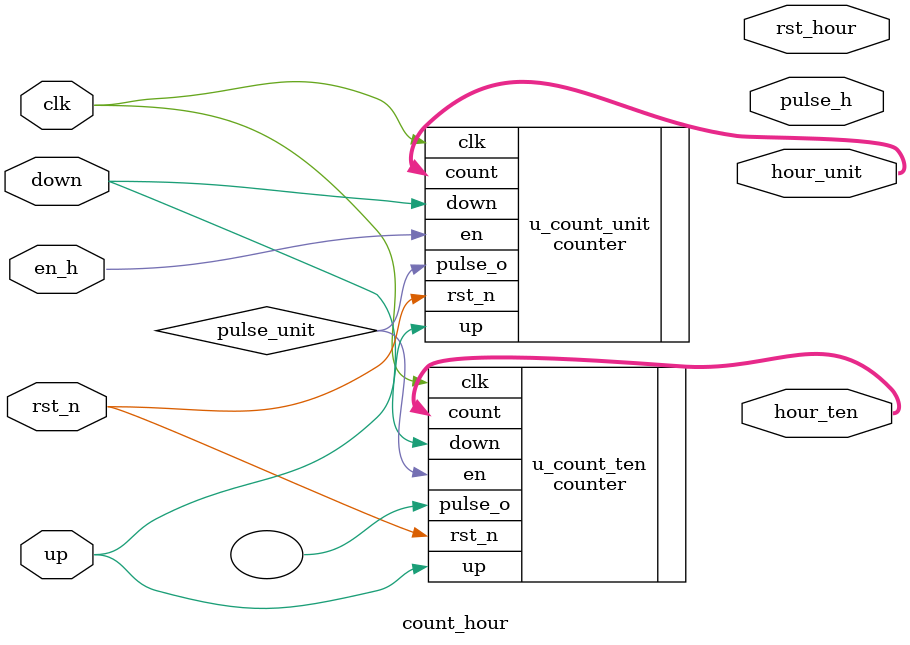
<source format=v>
module count_hour #(
    parameter MAX_DISPLAY_UNIT  = 4,
    parameter MAX_DISPLAY_TEN   = 2
) (
    input                                   clk,
    input                                   rst_n,
    input                                   en_h,
    input                                   up, down,             
    output      [MAX_DISPLAY_UNIT - 1 : 0]  hour_unit,        
    output      [MAX_DISPLAY_TEN  - 1 : 0]  hour_ten,
    output                                  rst_hour,
    output                                  pulse_h       
);

    wire pulse_unit;

    counter #(
        .MAX_COUNT(9),
        .BIT_SIZE(4)
    ) u_count_unit (
        .clk(clk),
        .rst_n(rst_n),
        .en(en_h),
        .up(up),
        .down(down),
        .count(hour_unit),
        .pulse_o(pulse_unit)
    );

    counter #(
        .MAX_COUNT(2),
        .BIT_SIZE(2)
    ) u_count_ten (
        .clk(clk),
        .rst_n(rst_n),
        .en(pulse_unit),
        .up(up),
        .down(down),             
        .count(hour_ten),
        .pulse_o()                     
    );
    

endmodule

</source>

◆ **Action item**: Output every entry exactly as given; pictures are not part of the copy.

◆ **Exercise answer**:
<source format=v>
module count_hour #(
    parameter MAX_DISPLAY_UNIT  = 4,
    parameter MAX_DISPLAY_TEN   = 2
) (
    input                                   clk,
    input                                   rst_n,
    input                                   en_h,
    input                                   up, down,             
    output      [MAX_DISPLAY_UNIT - 1 : 0]  hour_unit,        
    output      [MAX_DISPLAY_TEN  - 1 : 0]  hour_ten,
    output                                  rst_hour,
    output                                  pulse_h       
);

    wire pulse_unit;

    counter #(
        .MAX_COUNT(9),
        .BIT_SIZE(4)
    ) u_count_unit (
        .clk(clk),
        .rst_n(rst_n),
        .en(en_h),
        .up(up),
        .down(down),
        .count(hour_unit),
        .pulse_o(pulse_unit)
    );

    counter #(
        .MAX_COUNT(2),
        .BIT_SIZE(2)
    ) u_count_ten (
        .clk(clk),
        .rst_n(rst_n),
        .en(pulse_unit),
        .up(up),
        .down(down),             
        .count(hour_ten),
        .pulse_o()                     
    );
    

endmodule

</source>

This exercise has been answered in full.